Wer das lebendige Petersburg sucht, den nachhaltigen Wandel, der den Alltag der Menschen in einer Weise umgekrempelt hat, für die uns im moderaten Mitteleuropa jedes Vorstellungsvermögen fehlt, der sollte, nach der obligatorischen Tour durch die historischen Sehenswürdigkeiten, sich möglichst bald seitwärts in die weniger glanzvollen Viertel treiben lassen. Der sollte sich, besser noch bei Nacht als am Tage, der faszinierenden Geschäftigkeit des Sennaja Ploschtschad (Heumarkt) aussetzen; kein umwerfend schöner Ort, doch als Herzstück und atmosphärische Kraftzentrale dem Münchner Viktualienmarkt oder dem Alexanderplatz in Berlin ebenbürtig. Auch sollte man sich, etwa nach einem Besuch des sehr russischen Dostojewski-Museums in der Kusnetschyi Gasse, gemächlich in den vernachlässigten Quartieren zwischen Witebsker und Moskauer Bahnhof verlieren, wo sich das „Europäische“ an dieser Metropole von seiner proletarischen Seite her studieren lässt, zwischen Hinterhofschluchten voller Repa­raturklitschen, wuseligen Markthallen und der ganzen Kleine-Leute-Welt aus Cafeterien, Snackbars und Handyshops.
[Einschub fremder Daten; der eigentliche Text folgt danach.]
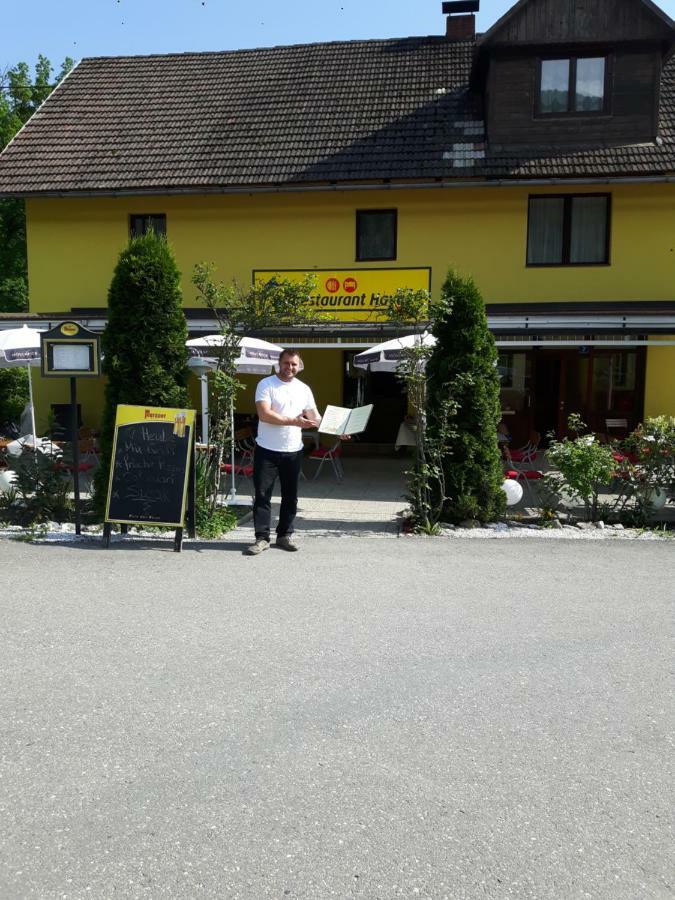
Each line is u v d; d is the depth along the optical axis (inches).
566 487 319.6
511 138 540.4
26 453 320.2
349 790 117.9
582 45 524.1
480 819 110.9
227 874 98.6
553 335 434.6
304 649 175.0
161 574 238.5
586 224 550.0
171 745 130.8
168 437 275.9
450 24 672.4
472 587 227.6
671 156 517.0
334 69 655.1
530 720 141.5
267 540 272.1
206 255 578.9
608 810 113.6
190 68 689.0
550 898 95.0
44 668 162.9
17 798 115.0
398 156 544.7
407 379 311.4
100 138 608.7
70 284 591.8
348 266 566.9
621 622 196.9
Wer hingegen den sichtbaren Aufschwung sucht, mag durch die „Linien“ schlendern, jene knapp dreißig, nur mit Nummern versehenen Parallelsträßchen am nördlichen Newa-Ufer. Die Wassiljewski-Insel, früher das Viertel der Seeleute, ist dank Zentrumsnähe heute zu einer bevorzugten Wohnlage aufgestiegen und steht als Folge flächendeckender Sanierung unter massivem Gentrifizierungsdruck. Und von dort aus, noch hinter dem weitläufigen, aber unzugänglichen Hafen, stößt man dann irgendwann auf Primorsko, den letzten urbanen Kraftakt des sowjetischen Leningrad. Weiße Hochhäuser mit Blick aufs Meer, irritierende, kalte Pracht der Stagnation. Ein Grande Finale ganz aus dem Geist des Ortes: Hier draußen im Ostseewind durfte die Moderne so theatralisch schwelgen wie drinnen, zwischen Newa und Fontanka, der Barock. Heroisches Plattenbau-Ballett am Kunstkanal. Ein Schwanengesang.